Extracted records>
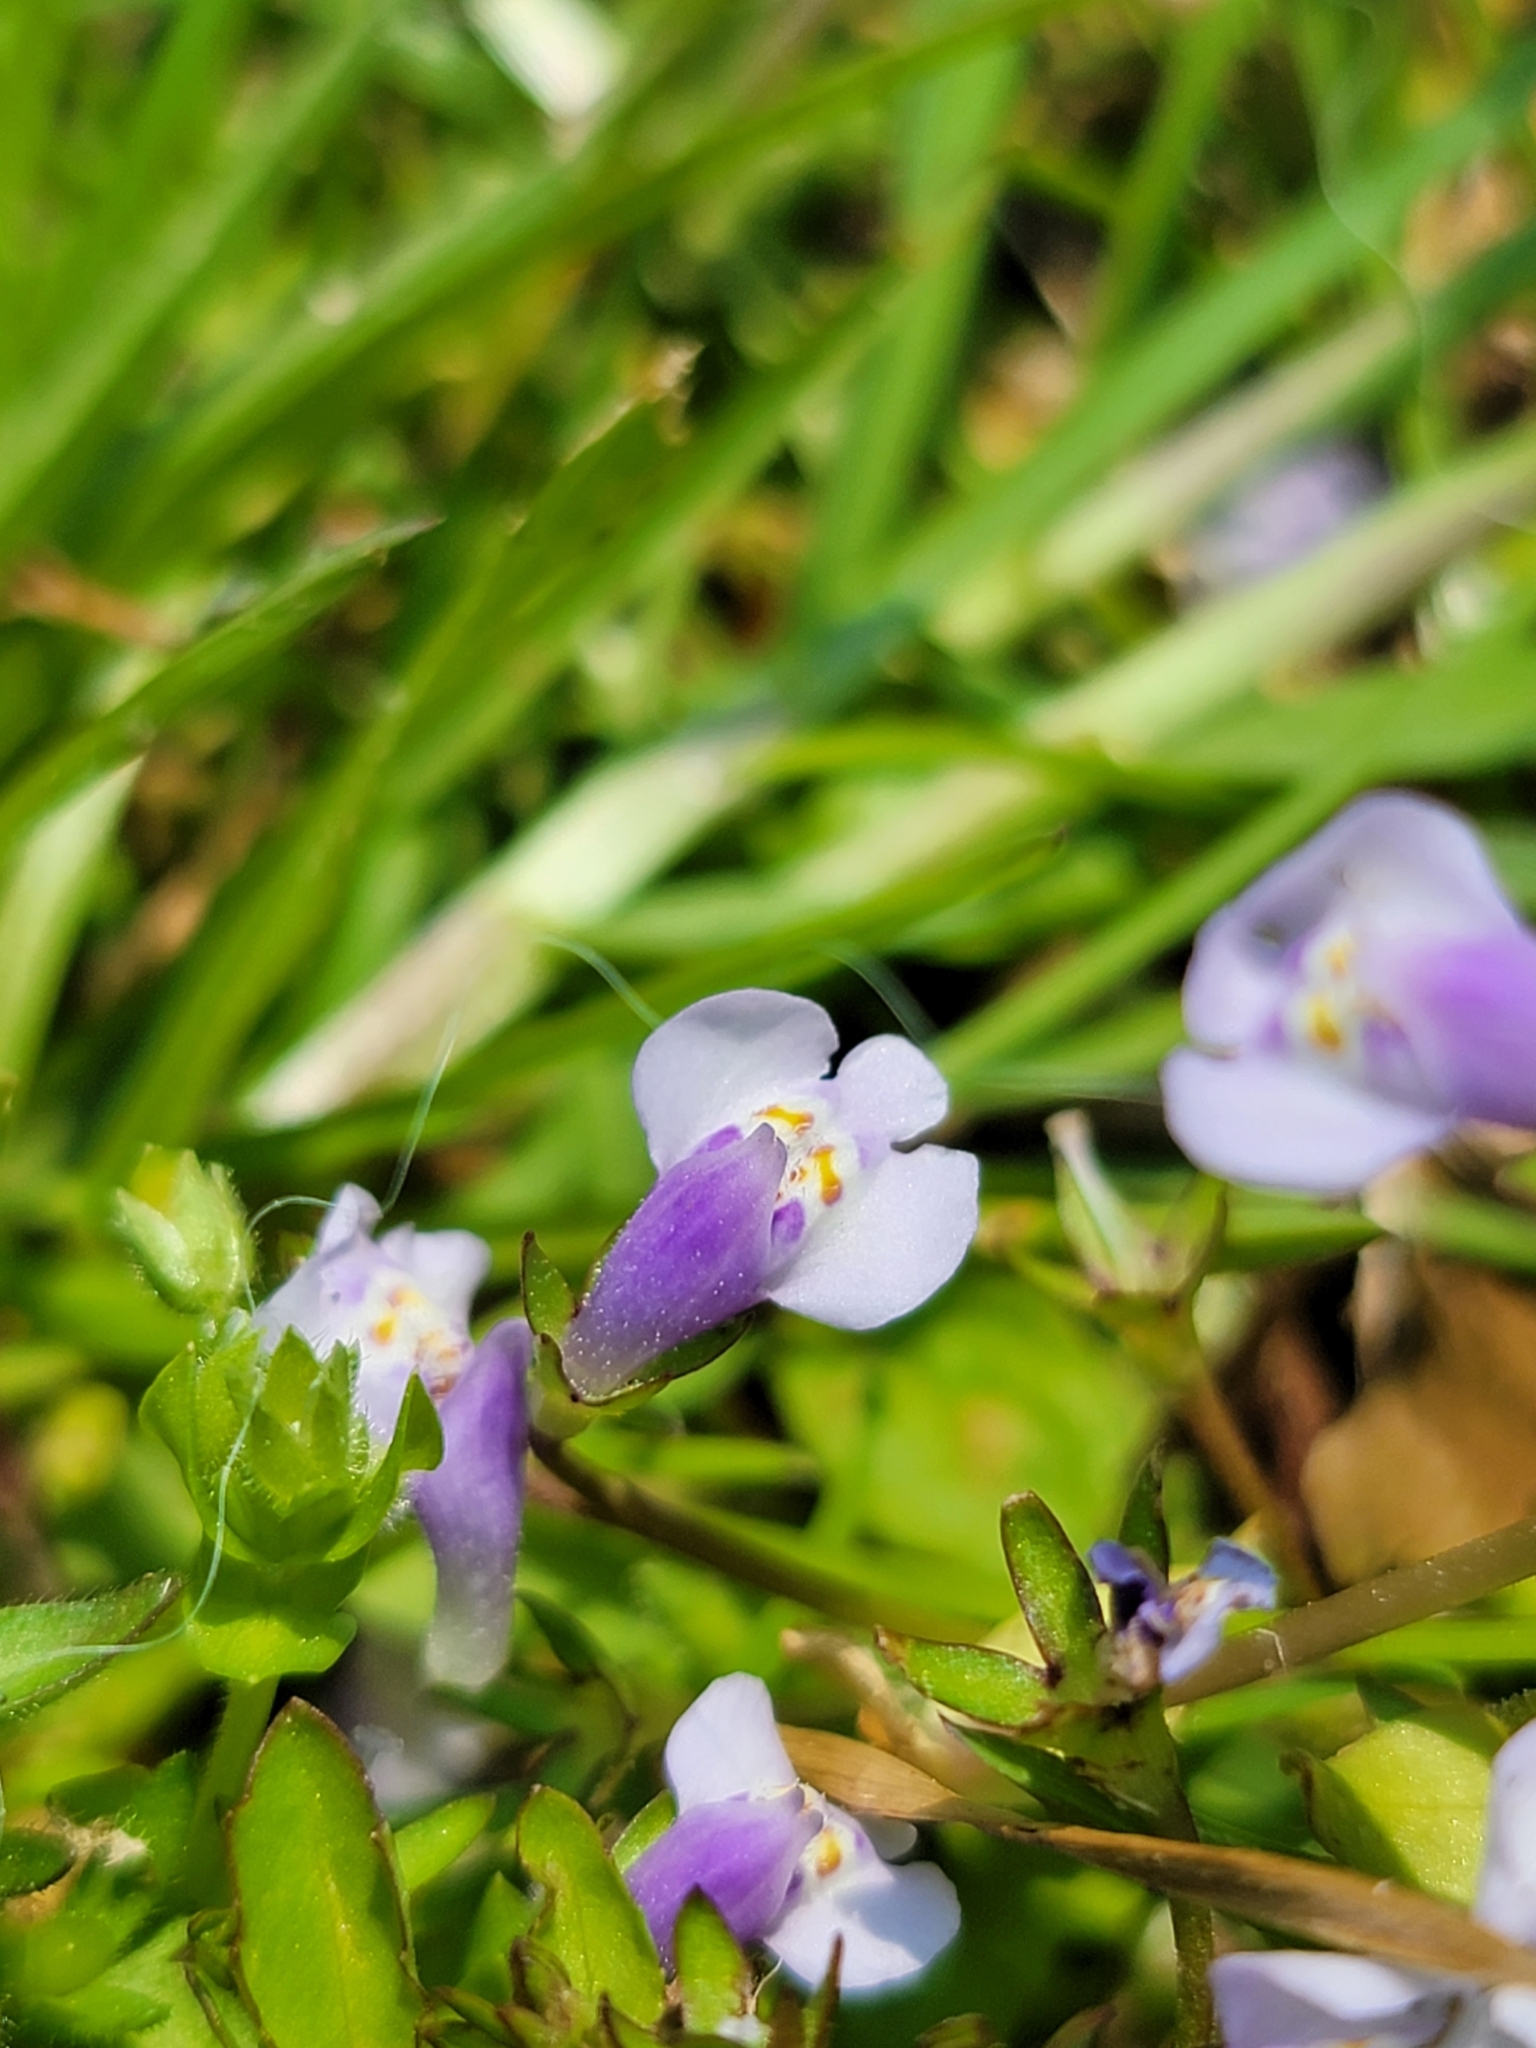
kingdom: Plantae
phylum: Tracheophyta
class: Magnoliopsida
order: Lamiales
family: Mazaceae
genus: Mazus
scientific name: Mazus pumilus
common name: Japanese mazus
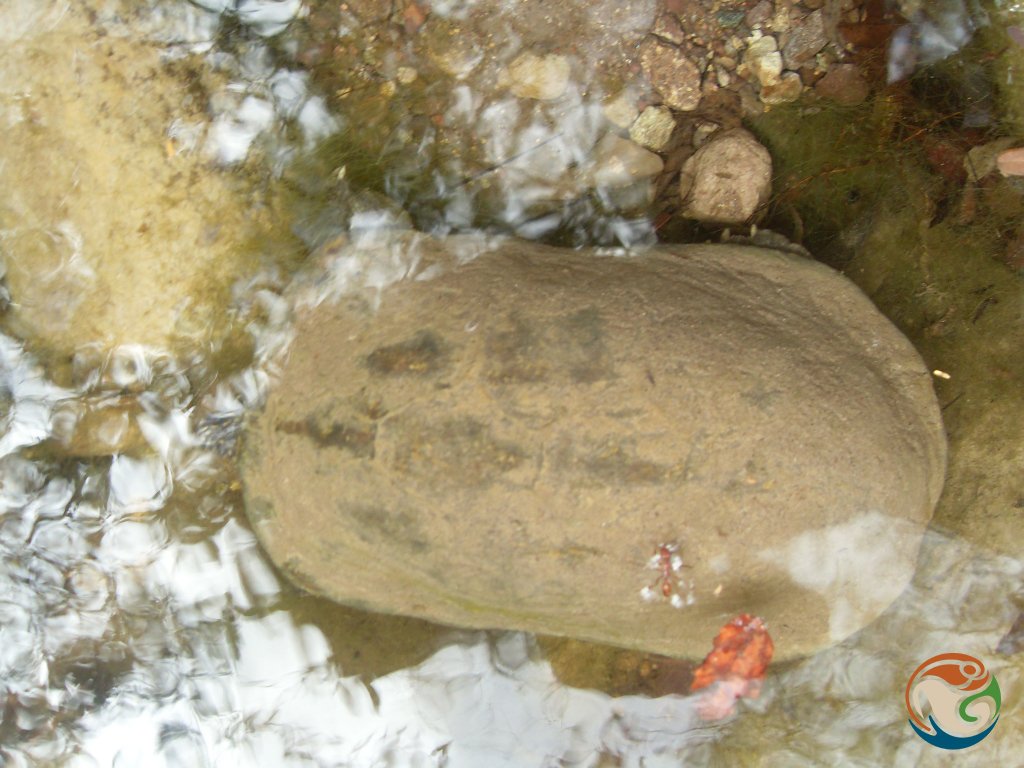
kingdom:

Given exercise> Render the lines of all the records above as a JSON list of strings, one string per line, with blank lines dropped. Leave the pictures out of the answer.

Solution for this task>
[
  "kingdom: Plantae",
  "phylum: Tracheophyta",
  "class: Magnoliopsida",
  "order: Lamiales",
  "family: Mazaceae",
  "genus: Mazus",
  "scientific name: Mazus pumilus",
  "common name: Japanese mazus",
  "kingdom:"
]